Psychosis and the Scale of Consciousness

Published on August 28, 2016 under bipolar

I often refer to the scale of consciousness discovered by Dr. David Hawkins (google this!).  I find when I’m experiencing psychosis, I am all the way at the bottom, in shame and guilt.  I then get bombarded with all the associations in my brain that I should or could be ashamed about all mixed in together.  It’s like a crash course in self hatred.  No wonder at this point I must be kept safe from myself as I might end my life thinking this state will never end.  Luckily, it’s only transitory.  Usually when I leave the psych ward, I am dazed and confused, though I have the courage to go on.

Curiously, just before I have an episode of psychosis, I am usually in a flow state of Joy and I feel close to Enlightenment, which is the highest point of the scale.  I wonder why I can be nearly enlightened, and then plummet down to shame so quickly.  Could it be that I can reach the “state” of enlightenment but I have not yet earned it as a “stage” (Ken Wilber says states are temporary and stages are earned).  For example, I could take a drug that would make me feel one with everything, but it’s not embedded in my daily life.  I can reach a peak state but it’s not a successive stage in spiritual developement.  So what is the difference between a state and earning a stage?  Why do I lose the state of Joy?  Why does it crash into terror, shame, guilt and confusion?

I’ve been thinking about this lately.  If I can take a chemical that will change myself chemically to feel “enlightened”, can I change myself chemically to be that way all the time?  To me, when I get to the state of Joy, it is part of the process of earning that as a stage.  Just because I fall out of it, doesn’t mean I fail.  I don’t take substance to reach that state as my experience of Bipolar Disorder has been what is called “organic”.  Organic psychosis and I would also say organic mania.  It’s almost like the Universe gives me an invisible placebo to make me move towards enlightenment.  And poof, when it wears off, I’m back at the very bottom.

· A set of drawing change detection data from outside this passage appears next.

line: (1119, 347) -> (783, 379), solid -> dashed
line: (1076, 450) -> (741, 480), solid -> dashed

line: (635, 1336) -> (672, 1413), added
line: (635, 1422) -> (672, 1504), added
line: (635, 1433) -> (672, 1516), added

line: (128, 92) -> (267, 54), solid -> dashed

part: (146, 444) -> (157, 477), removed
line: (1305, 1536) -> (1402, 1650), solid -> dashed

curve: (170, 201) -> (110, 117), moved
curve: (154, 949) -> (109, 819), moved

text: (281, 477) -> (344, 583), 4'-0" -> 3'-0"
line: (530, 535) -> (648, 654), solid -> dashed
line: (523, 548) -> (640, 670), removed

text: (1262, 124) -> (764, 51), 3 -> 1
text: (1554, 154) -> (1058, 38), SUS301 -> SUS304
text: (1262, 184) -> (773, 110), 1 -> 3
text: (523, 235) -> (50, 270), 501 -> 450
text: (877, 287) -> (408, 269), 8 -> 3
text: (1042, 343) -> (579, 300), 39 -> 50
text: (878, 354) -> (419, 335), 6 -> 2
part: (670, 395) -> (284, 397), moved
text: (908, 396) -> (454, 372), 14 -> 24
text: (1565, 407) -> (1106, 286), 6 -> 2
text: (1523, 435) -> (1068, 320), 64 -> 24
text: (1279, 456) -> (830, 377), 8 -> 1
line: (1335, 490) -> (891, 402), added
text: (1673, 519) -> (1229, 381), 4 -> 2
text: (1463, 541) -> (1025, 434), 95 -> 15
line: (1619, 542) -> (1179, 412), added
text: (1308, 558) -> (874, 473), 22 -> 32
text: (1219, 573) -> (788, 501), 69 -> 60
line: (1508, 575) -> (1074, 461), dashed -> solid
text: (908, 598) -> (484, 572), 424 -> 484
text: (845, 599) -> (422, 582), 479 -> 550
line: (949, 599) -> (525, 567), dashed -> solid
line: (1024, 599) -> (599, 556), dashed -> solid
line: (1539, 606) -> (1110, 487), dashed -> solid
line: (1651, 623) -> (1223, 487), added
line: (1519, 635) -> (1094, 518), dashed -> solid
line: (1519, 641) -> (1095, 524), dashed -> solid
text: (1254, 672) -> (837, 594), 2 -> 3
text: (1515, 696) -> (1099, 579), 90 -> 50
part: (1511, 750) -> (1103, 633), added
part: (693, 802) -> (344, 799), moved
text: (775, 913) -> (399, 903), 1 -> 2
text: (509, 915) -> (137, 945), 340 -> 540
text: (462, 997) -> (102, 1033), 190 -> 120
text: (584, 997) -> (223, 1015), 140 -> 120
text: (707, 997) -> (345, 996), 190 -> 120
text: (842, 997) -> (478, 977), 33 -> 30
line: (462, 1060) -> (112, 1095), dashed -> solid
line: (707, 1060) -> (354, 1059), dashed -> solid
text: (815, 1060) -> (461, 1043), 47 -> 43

The interesting thing is, it feels like exercise.  Like each time it happens, I can get back to joy and enlightenment in a new way.  And each time I do this, it is being reinforced in my physiology and neurobiology.

Just because I fall, and I don’t control when I fall, and it’s excruciating when I fall, doesn’t mean I will be afraid of falling each time I build life back up.  It feels like progressive training.  There is more talk now about how setbacks are to be expected.  I now expect setbacks or relapse, not as a sign of mental illness, but as part of earning these higher states that so many people try so many means to get to be in.  I get to be in them naturally, but not all the time.  By doing this sort of “Bipolar strength training”, perhaps eventually I will have more access to my higher states more often, and be less often squished like a bug by the lower states of consciousness.